● **Problem details**
Count the rows below that contain the string "roll", treating uppercase and lowercase as different. Reply with the number alone.

● **Recorded data**
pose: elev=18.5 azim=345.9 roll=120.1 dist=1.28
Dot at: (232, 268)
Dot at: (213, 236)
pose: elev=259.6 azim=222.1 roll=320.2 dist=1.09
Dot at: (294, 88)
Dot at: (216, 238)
==
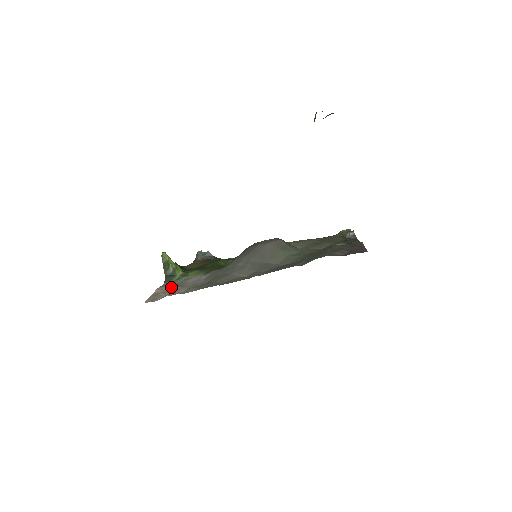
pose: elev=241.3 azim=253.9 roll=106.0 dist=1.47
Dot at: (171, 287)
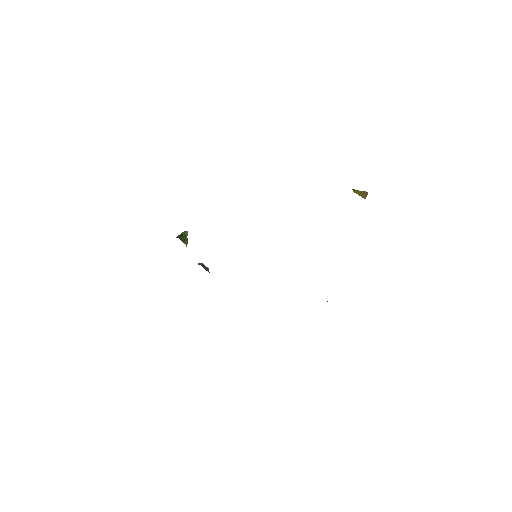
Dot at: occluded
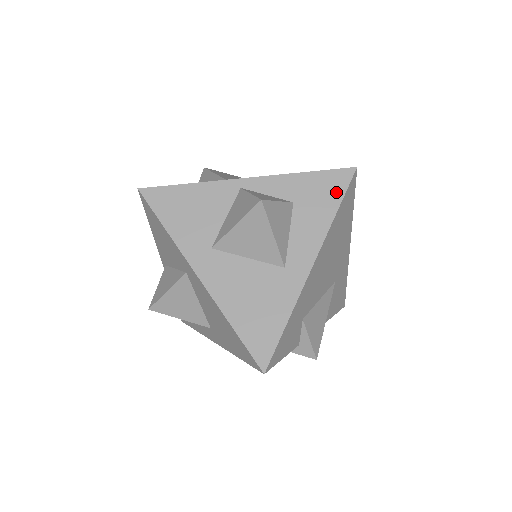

● **Answer to this exercise**
3